I solved this with three-layer identity anchoring:
- Programmatic preamble — a call-direction statement prepended to the system prompt ("You RECEIVED this phone call")
- ChatContext priming — for caller personas, a synthetic greeting message exploits the model's RLHF training to produce caller-style speech patterns
- Lifecycle hook — the opening line delivered via
on_enter()with per-response identity reinforcement
This three-layer approach overcomes the assistant-mode default reliably across hundreds of test sessions.
Dual-Rubric Grading
Right at Home uses fundamentally different evaluation criteria for inside sales (incoming calls) versus outside sales (outbound calls). Inside sales uses a 90-point rubric focused on responsiveness, empathy, and qualifying needs. Outside sales uses a 100-point rubric across preparation, discovery, value proposition, objection handling, and closing.
Rather than forcing both into a single schema (which would require messy allOf workarounds in JSON Schema strict mode), I implemented separate GPT-4o prompts and Structured Output schemas per call type. The persona's call_type field flows through the transcript into Brain 2, which selects the appropriate rubric.

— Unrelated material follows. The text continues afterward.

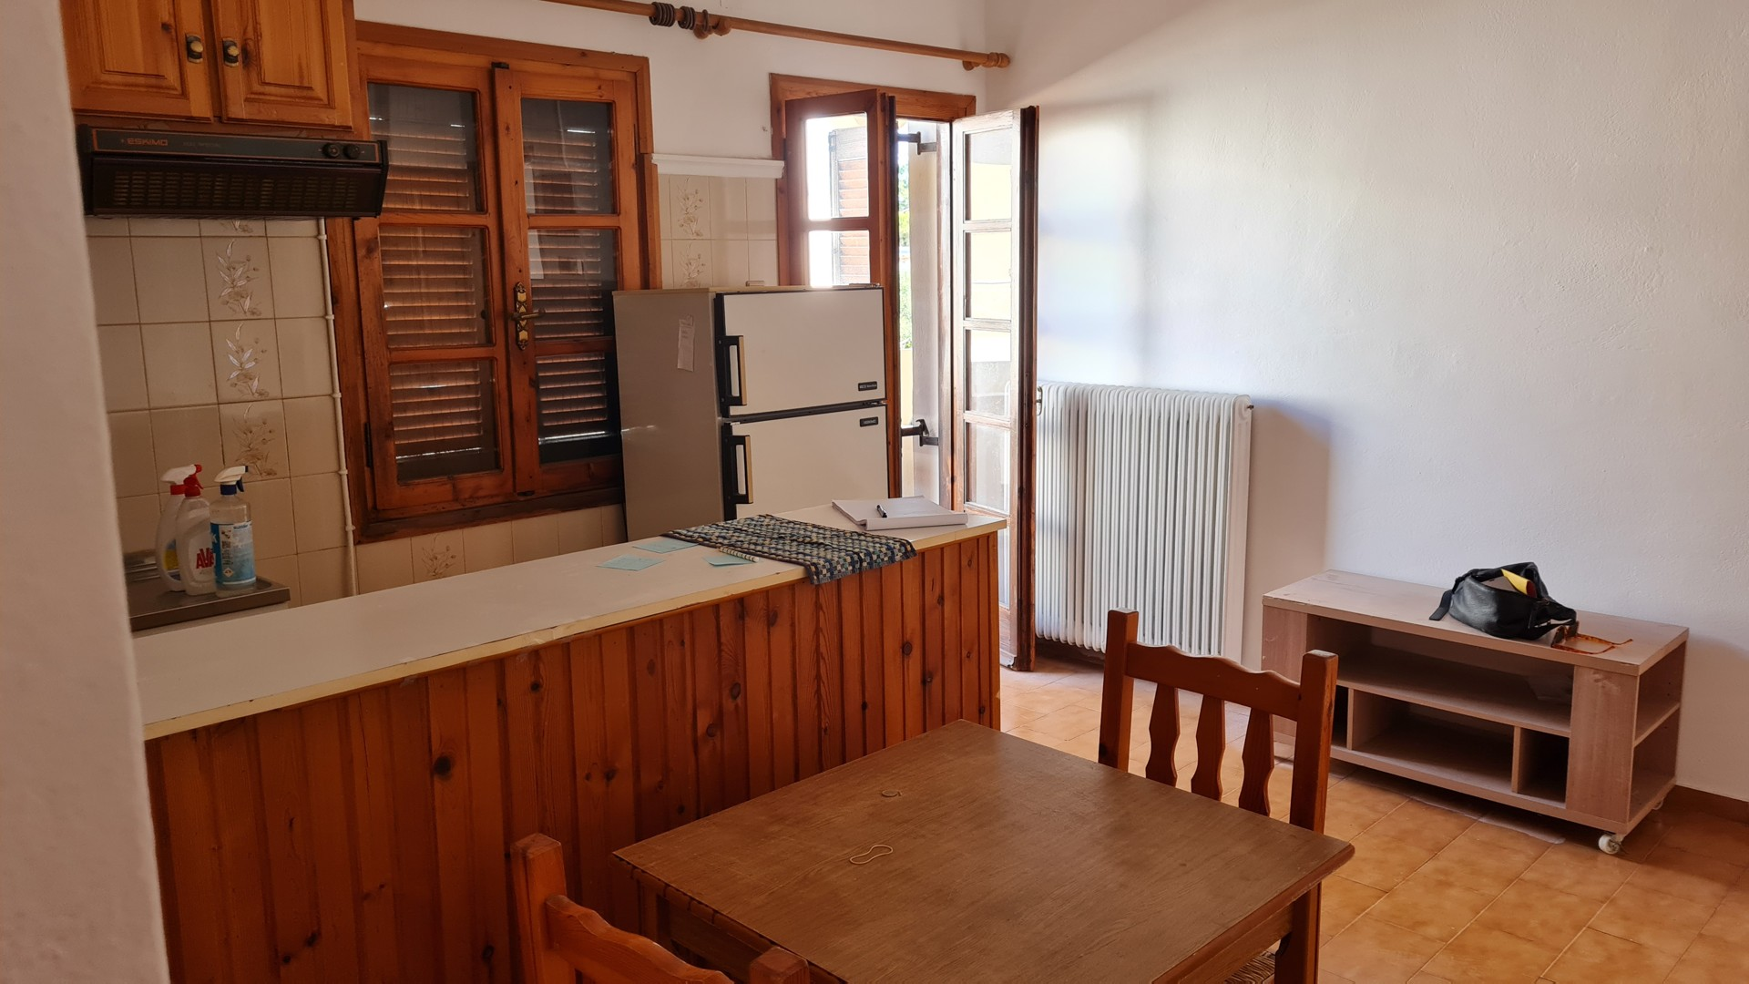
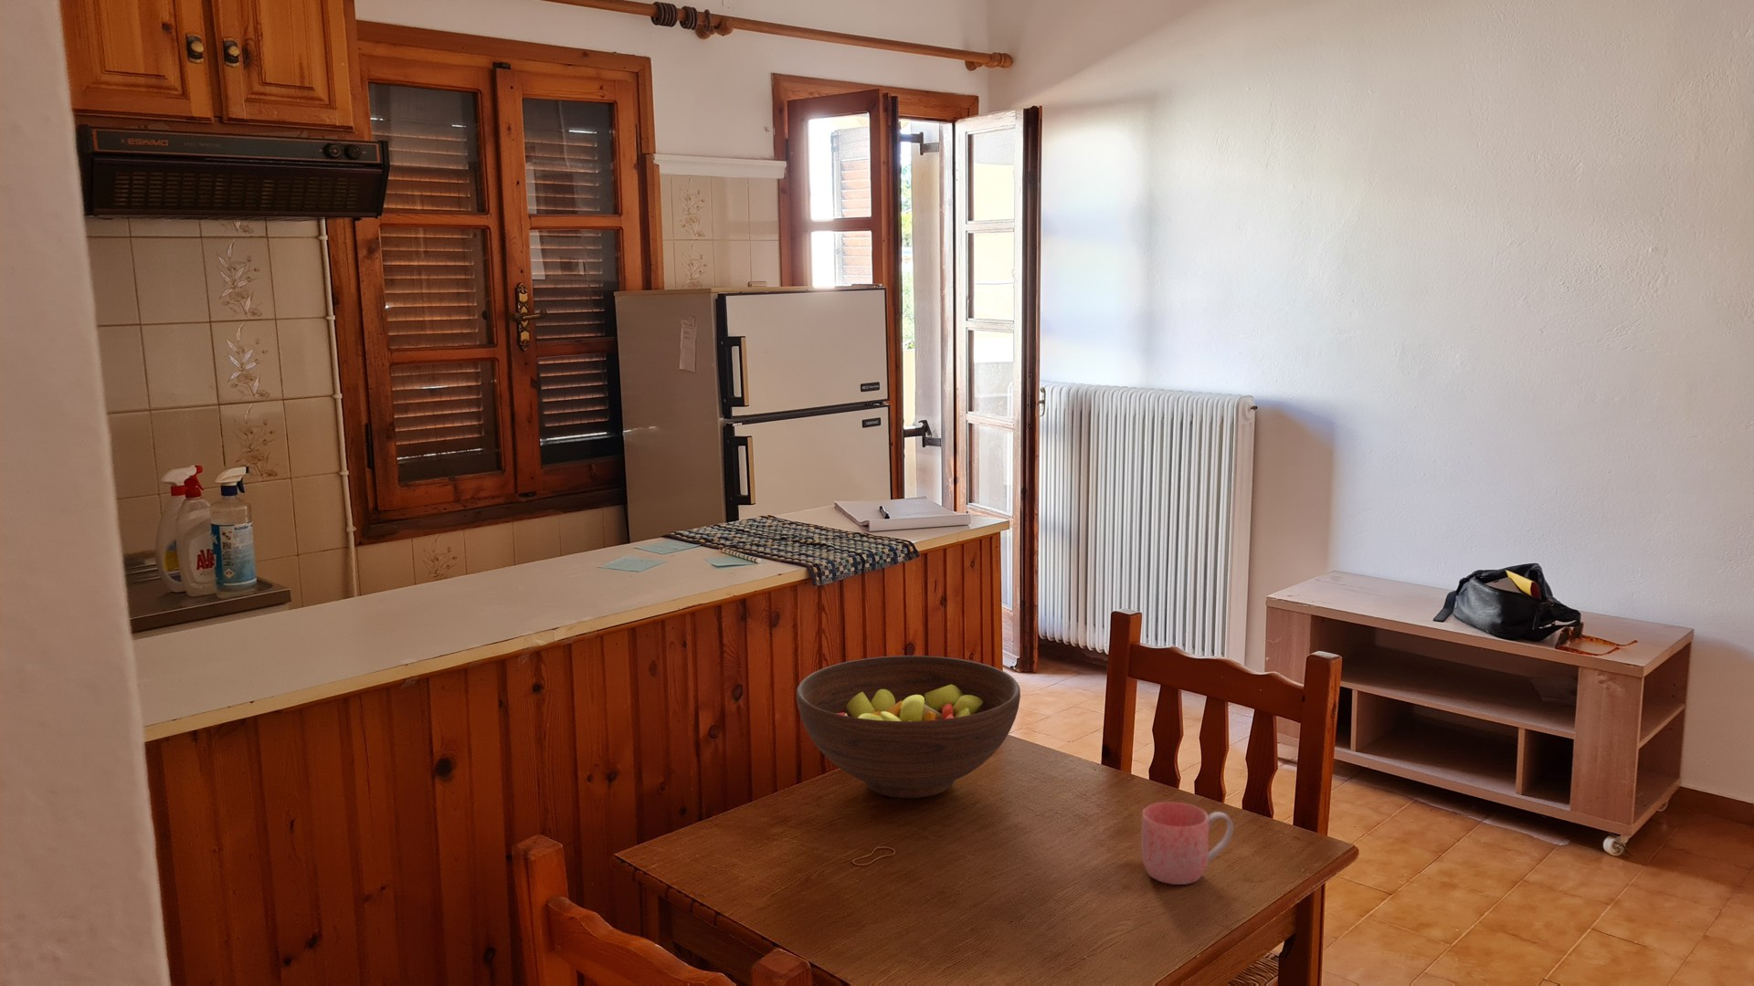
+ fruit bowl [796,655,1022,799]
+ mug [1140,802,1235,886]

One interesting challenge: the ISR rubric was designed for human mystery shoppers who can observe things like "phone answered within 3 rings." An AI grading a transcript can't evaluate that. The solution was auto-granting those points while evaluating observable behaviors — professional greeting, using the caller's name, demonstrating active listening — for the remaining criteria.
All scores normalize to 0-100 for cross-rubric analytics, so franchise operators can compare performance regardless of call type.
Latency Budget
Real-time voice has zero margin for error. Here's how the 1000ms budget breaks down:
| Component | Budget |
|---|---|
| WebRTC transport (UDP via LiveKit) | 50-150ms |
| Voice Activity Detection (server-side) | 200-300ms |
| LLM inference (audio-to-audio) | 300-500ms |
| Agent logic (pure asyncio) | <50ms |
The agent loop is entirely non-blocking. Any synchronous I/O would blow the budget. Even persona loading uses functools.lru_cache to avoid disk reads after the first session.
Everything runs in Azure East US 2 — the only region with gpt-realtime GA availability. Co-locating all services (OpenAI endpoints, Blob Storage, Cosmos DB, the agent runtime) in the same region shaves 20-40ms off each inter-service call.
What I Learned
Audio-to-audio is transformative. Bypassing the STT/TTS pipeline isn't just faster — it produces more natural conversation because the model processes prosody, hesitation, and emphasis directly from the audio signal.
Structured Outputs make grading deterministic. Without "strict": true on the JSON Schema, GPT-4o would occasionally invent new rubric categories or return scores outside valid ranges. Strict mode eliminated that entirely.
The air gap is the architecture. Separating real-time interaction from deep analysis isn't a compromise — it's the only design that satisfies both constraints simultaneously. Each brain operates at its natural timescale without degrading the other.
Identity anchoring requires defense in depth. No single technique reliably overrides RLHF conditioning. The three-layer approach (preamble + context priming + lifecycle hooks) is the minimum viable solution for persona fidelity.
Tech Stack
- Real-time voice: Azure OpenAI
gpt-realtime, LiveKit Agents SDK v1.3, Python 3.11+ - Async grading: Azure Functions, GPT-4o Structured Outputs, Cosmos DB
- Transport: WebRTC via LiveKit Cloud (UDP, not HTTP)
- Storage: Azure Blob Storage (transcript air gap), Azure Cosmos DB (grading results)
- Email: Azure Communication Services (transactional coaching reports)
- Frontend: Next.js with TypeScript, LiveKit
BarVisualizer+useVoiceAssistanthook
The full system represents about 80 hours of engineering, with Phase 4 (the grading pipeline) consuming 36 hours alone — mostly on multi-rubric restructuring and email delivery resilience.